The document says Kraft’s £9.8bn bid for the Birmingham-based chocolate maker “substantially undervalues” the company after a successful year of growth in all of its key markets
“Cadbury is an exceptional business worth much more than the offer put forward by Kraft,” said Cadbury chairman Roger Carr within the note. “It is clear to all that Cadbury is a particularly attractive asset in the sector with iconic brands, a sharp category focus and an enviable geographic footprint.
“We believe our shareholders should have the opportunity to reap the full rewards of the investment that has already been made in creating a platform for future improved revenue growth, enhanced profitability and high cash returns.”
The note included a trading and guidance update for 2009 and also set out some long term targets as part of its Vision into Action growth plan.

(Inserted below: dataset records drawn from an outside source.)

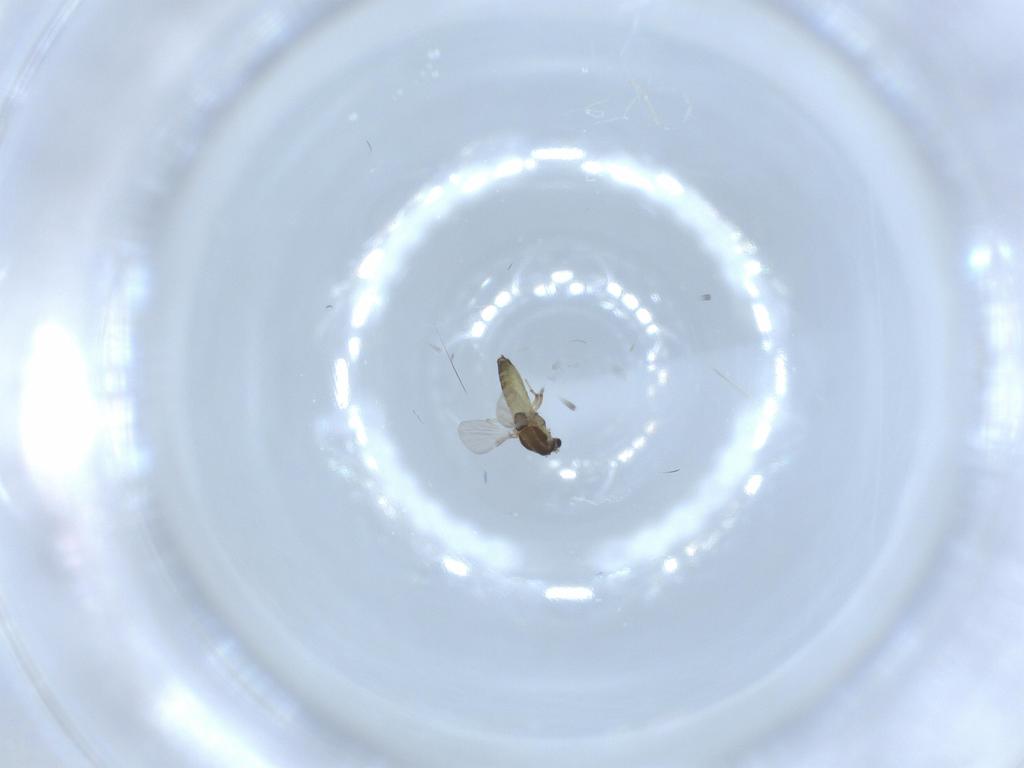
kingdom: Animalia
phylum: Arthropoda
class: Insecta
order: Diptera
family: Chironomidae
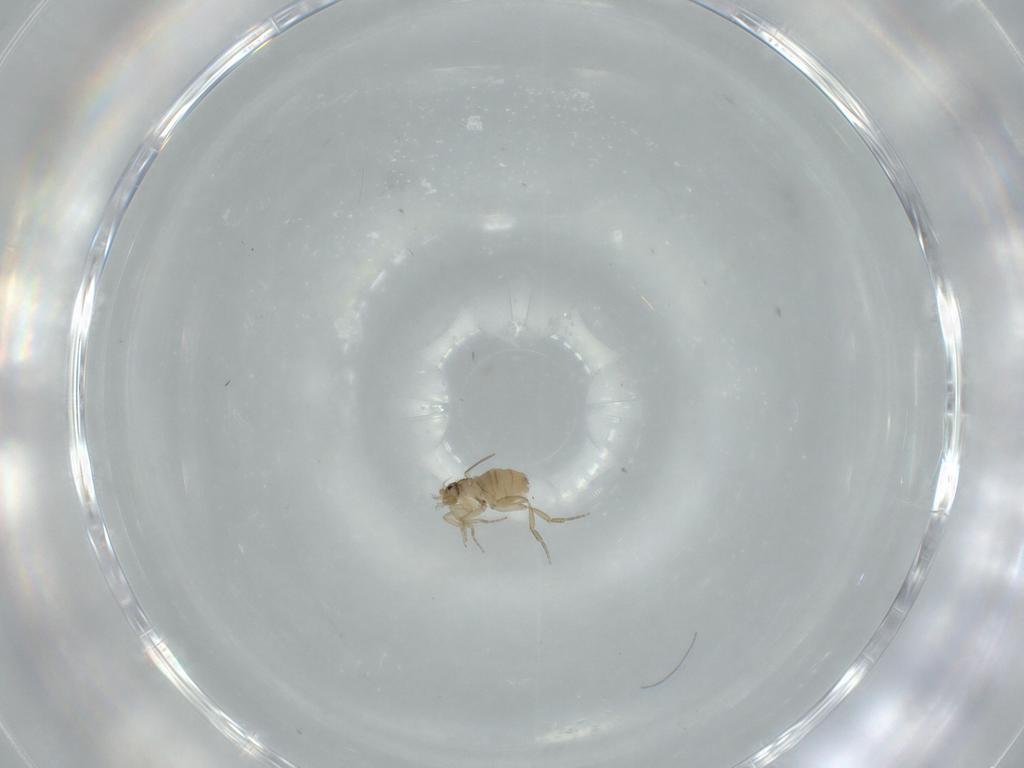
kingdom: Animalia
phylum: Arthropoda
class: Insecta
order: Diptera
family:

The targets relate to the next four years and include organic revenue growth of 5-7 per cent per year, improved margins of 16-18% by 2013, 80-90% operating cash conversion from 201o, and double digit growth in dividends per share from 2010 onwards.
As for its performance this year, Cadbury says it has had “continued growth in Chocolate, further improvements in Gum and excellent growth in Candy” as it reiterated its expectations of 4-6 per cent growth for this year. It says Kraft’s bid fails to recognise this success.
Cadbury pointed particularly to “strong momentum” in its emerging markets, led by India, Middle East and Africa and South America, while the market share for chocolate in the UK and gum in the US continue to grow impressively.
“Kraft is trying to buy Cadbury on the cheap to provide much needed growth to their unattractive low-growth conglomerate business model,” added Carr in his warning to the shareholders. “Don’t let Kraft steal your company with its derisory offer.”